La joven esposa de Caspar David Friedich, Christiane Caroline Bommer, posó para este cuadro en el estudio donde solía pintar su marido. La situación de la casa del pintor en la misma orilla del río Elba, de la ciudad de Dresde, hacía de su ventana un encuadre visual y virtual de cambio, de movilidad, de viaje azaroso, de desplazamiento o de huida. La sensación visual de ese encuadre debía ser, por tanto, un motivo para la fuga de las cosas, para la simple y etérea sensación de fugacidad de la vida.

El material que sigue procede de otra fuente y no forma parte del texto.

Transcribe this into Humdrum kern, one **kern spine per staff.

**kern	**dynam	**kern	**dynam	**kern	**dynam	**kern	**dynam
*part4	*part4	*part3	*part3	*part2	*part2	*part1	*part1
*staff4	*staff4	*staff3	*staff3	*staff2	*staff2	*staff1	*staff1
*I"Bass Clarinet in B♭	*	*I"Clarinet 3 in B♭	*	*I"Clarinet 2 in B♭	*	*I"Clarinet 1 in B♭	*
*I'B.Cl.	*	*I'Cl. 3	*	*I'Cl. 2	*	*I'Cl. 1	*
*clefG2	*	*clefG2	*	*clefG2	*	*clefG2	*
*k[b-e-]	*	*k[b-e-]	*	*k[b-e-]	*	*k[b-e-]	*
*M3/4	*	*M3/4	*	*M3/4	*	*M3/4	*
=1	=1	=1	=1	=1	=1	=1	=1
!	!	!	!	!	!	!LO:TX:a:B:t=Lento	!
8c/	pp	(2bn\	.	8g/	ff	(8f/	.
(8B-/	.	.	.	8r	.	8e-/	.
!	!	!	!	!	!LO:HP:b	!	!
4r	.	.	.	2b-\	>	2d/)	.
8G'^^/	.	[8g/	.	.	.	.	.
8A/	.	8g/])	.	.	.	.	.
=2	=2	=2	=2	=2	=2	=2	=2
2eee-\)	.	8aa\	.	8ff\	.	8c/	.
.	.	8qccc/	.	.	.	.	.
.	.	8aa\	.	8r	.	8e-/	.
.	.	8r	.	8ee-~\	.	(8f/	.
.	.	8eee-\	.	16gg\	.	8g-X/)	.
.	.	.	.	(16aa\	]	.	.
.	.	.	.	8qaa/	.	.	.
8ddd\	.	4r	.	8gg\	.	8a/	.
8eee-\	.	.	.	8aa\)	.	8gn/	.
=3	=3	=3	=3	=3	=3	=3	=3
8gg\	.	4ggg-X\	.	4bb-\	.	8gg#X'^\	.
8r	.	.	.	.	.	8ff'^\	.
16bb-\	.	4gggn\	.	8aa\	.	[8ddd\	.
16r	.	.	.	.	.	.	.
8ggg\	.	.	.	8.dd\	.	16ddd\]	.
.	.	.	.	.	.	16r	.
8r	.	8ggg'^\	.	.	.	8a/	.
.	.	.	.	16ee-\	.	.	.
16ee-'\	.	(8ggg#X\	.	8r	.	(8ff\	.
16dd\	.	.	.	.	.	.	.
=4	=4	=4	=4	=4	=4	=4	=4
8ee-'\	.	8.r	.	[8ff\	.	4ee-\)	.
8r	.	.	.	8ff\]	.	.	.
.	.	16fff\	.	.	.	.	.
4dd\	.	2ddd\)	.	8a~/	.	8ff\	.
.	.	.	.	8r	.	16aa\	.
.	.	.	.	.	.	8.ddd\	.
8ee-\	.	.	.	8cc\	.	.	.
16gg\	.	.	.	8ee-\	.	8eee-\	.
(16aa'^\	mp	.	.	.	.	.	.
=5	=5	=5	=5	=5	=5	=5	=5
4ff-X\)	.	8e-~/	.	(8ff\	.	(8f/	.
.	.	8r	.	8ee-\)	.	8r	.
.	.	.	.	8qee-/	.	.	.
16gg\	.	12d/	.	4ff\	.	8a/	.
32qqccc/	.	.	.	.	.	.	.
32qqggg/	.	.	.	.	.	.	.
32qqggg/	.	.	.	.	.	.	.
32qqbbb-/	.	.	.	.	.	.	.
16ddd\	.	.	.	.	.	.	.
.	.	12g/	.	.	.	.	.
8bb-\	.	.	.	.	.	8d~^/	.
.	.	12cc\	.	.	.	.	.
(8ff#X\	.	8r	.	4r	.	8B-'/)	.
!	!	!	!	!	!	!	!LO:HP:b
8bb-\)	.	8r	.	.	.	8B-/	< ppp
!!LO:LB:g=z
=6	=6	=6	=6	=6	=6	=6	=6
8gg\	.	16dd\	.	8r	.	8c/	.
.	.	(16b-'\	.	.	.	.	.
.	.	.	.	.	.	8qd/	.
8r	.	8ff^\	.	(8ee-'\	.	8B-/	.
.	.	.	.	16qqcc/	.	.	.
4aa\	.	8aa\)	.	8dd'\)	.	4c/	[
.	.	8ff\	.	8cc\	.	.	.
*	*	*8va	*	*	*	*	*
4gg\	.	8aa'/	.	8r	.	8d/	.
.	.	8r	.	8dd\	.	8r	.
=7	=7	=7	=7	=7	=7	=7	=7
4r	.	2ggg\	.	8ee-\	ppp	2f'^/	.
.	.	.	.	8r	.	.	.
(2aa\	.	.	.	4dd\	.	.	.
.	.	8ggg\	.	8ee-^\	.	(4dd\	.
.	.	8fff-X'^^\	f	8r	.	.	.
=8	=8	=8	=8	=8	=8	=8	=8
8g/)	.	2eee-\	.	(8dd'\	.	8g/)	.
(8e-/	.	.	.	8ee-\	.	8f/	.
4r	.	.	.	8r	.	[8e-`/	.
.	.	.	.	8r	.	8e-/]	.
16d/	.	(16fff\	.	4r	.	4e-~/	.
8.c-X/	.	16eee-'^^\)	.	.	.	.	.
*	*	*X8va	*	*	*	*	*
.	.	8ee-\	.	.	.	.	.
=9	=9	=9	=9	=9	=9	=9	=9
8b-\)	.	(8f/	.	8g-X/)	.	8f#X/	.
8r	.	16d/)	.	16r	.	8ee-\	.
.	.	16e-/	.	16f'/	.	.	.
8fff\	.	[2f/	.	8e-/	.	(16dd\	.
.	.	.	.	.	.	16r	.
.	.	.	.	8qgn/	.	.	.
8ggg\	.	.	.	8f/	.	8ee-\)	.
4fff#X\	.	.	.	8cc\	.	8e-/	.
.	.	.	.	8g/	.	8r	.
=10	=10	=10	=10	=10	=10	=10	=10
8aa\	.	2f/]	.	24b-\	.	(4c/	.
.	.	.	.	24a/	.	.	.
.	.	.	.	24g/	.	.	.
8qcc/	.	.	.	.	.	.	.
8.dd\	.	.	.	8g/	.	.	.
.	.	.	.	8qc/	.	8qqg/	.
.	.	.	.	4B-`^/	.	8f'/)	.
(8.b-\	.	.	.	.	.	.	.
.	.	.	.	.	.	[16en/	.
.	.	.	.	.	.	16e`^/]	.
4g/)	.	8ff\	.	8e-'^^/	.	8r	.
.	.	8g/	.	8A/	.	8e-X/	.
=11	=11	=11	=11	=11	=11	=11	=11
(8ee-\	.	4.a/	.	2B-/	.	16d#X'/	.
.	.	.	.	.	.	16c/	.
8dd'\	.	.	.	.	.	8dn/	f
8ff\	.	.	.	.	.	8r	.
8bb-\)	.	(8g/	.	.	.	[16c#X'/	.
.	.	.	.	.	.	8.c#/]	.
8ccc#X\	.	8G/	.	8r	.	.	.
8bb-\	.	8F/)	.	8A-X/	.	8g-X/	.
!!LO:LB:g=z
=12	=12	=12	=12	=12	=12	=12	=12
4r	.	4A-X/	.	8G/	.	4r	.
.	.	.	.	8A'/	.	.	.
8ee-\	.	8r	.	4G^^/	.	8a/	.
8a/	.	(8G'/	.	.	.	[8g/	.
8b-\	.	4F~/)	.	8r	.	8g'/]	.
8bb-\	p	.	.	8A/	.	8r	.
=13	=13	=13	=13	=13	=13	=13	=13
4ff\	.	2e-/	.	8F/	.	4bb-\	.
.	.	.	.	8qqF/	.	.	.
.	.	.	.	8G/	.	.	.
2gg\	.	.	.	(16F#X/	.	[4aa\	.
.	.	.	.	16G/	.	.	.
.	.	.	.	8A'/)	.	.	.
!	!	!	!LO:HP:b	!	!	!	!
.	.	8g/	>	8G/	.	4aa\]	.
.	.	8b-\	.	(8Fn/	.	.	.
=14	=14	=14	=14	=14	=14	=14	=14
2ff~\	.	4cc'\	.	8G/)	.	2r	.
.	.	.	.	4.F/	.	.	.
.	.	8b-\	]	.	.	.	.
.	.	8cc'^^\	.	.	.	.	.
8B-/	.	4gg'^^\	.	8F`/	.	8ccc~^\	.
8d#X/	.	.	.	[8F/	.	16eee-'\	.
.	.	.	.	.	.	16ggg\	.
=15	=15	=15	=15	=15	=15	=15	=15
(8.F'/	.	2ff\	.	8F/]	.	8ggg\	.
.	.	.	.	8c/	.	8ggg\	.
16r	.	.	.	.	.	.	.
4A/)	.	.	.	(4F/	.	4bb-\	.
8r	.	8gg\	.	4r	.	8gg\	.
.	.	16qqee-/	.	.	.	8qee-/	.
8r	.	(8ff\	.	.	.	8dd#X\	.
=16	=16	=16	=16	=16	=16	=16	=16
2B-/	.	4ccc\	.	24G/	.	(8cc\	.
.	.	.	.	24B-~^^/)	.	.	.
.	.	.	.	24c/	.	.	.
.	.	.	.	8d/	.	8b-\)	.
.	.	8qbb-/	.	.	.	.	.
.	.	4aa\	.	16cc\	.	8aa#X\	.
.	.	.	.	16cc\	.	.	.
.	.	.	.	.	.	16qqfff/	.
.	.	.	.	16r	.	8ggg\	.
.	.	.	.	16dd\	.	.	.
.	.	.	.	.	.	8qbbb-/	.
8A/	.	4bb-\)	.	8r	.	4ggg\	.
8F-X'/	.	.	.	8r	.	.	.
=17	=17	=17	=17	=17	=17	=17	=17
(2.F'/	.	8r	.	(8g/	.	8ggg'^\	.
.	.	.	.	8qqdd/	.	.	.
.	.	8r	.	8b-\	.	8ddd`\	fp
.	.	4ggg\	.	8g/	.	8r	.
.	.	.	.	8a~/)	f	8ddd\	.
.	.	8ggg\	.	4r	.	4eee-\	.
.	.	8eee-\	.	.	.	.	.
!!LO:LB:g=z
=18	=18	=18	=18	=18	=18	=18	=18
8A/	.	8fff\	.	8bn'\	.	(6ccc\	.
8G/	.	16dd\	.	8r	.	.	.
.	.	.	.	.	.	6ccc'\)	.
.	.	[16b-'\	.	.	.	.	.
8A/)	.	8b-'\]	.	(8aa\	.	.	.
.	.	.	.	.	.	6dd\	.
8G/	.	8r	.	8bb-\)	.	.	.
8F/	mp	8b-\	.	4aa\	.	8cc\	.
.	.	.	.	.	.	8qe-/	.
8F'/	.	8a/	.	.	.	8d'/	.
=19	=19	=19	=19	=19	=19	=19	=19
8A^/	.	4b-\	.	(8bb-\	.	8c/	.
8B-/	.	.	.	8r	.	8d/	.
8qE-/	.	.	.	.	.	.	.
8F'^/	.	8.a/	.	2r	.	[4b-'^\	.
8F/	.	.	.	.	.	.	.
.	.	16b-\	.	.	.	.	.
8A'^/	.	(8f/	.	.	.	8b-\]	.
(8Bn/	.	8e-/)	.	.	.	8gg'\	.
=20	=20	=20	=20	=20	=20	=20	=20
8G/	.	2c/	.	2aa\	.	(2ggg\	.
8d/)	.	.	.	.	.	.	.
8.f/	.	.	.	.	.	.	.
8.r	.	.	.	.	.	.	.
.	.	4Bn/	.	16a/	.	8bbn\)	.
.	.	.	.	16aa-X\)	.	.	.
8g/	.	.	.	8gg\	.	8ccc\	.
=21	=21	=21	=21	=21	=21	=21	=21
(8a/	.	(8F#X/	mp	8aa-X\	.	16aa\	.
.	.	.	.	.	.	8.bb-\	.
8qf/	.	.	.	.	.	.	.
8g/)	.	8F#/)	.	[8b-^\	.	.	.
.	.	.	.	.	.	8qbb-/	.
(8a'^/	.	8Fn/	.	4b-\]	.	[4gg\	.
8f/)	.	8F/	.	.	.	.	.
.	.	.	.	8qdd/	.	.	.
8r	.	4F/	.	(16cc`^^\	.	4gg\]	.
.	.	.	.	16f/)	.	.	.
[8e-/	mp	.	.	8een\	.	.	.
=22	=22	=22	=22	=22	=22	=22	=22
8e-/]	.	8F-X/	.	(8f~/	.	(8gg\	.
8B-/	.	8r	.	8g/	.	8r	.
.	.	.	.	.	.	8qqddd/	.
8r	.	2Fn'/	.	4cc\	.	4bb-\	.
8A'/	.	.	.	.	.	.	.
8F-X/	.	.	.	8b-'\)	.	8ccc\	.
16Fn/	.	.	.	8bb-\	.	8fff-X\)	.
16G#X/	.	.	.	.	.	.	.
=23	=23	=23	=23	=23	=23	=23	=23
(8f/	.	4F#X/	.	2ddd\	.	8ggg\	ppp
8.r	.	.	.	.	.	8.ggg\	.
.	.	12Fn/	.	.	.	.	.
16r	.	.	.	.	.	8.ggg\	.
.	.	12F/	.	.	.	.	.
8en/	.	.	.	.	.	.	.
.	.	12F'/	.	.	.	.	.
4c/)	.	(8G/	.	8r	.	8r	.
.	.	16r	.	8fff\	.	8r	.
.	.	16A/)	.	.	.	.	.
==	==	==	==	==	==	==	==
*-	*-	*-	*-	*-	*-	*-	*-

Pero Caspar David Friedich no quería reflejar eso. Lo más fàcil hubiera sido asomarse él a esa ventana y pintar lo que su mirada observava tras ella. Porque la visión de toda la escena representada es la conciencia del observador, la del pintor y la de nosotros; lo poco que veremos por la pequeña ventana abierta es parte del mundo desolado, cambiante y virtual que nos ignora. La estancia interior es nuestro mundo interior, el del pintor y el nuestro, con el cual no podemos obtener ahora más que, quizá, unos pequeños frascos marginados y solitarios. La persona retratada de espaldas, la esposa del pintor, es aquí ahora el deseo de querer sentir, de querer poder llegar a ser, de poder entender, de querer ver. La imagen del cielo límpido y celeste que vemos ahora en la alta ventana de cristales, algo que ella no está mirando porque no lo puede ver, nos ilumina así el sentido inalcanzable , incomprensible, como el mundo; de la visión completa de la misteriosa obra. Algo que solo desde lejos, distanciándonos, podemos apreciar siempre de las cosas. Como el pequeño encuadre limitado del paisaje, como la pequeña estancia gris y desolada del estudio, como los extremos artificiales de los mástiles desnudos, o como la futilidad inmoral de las cosas insensibles.

Es por eso que las emociones siempre están presentes, y esa autopista que nombro hace referencia a ellas. La vida es arte y cafè, miradas, soledad y encuentros, momentos y un cruce de caminos llenos de sabor... y más.

Nota: información de la obra del pintor: internet.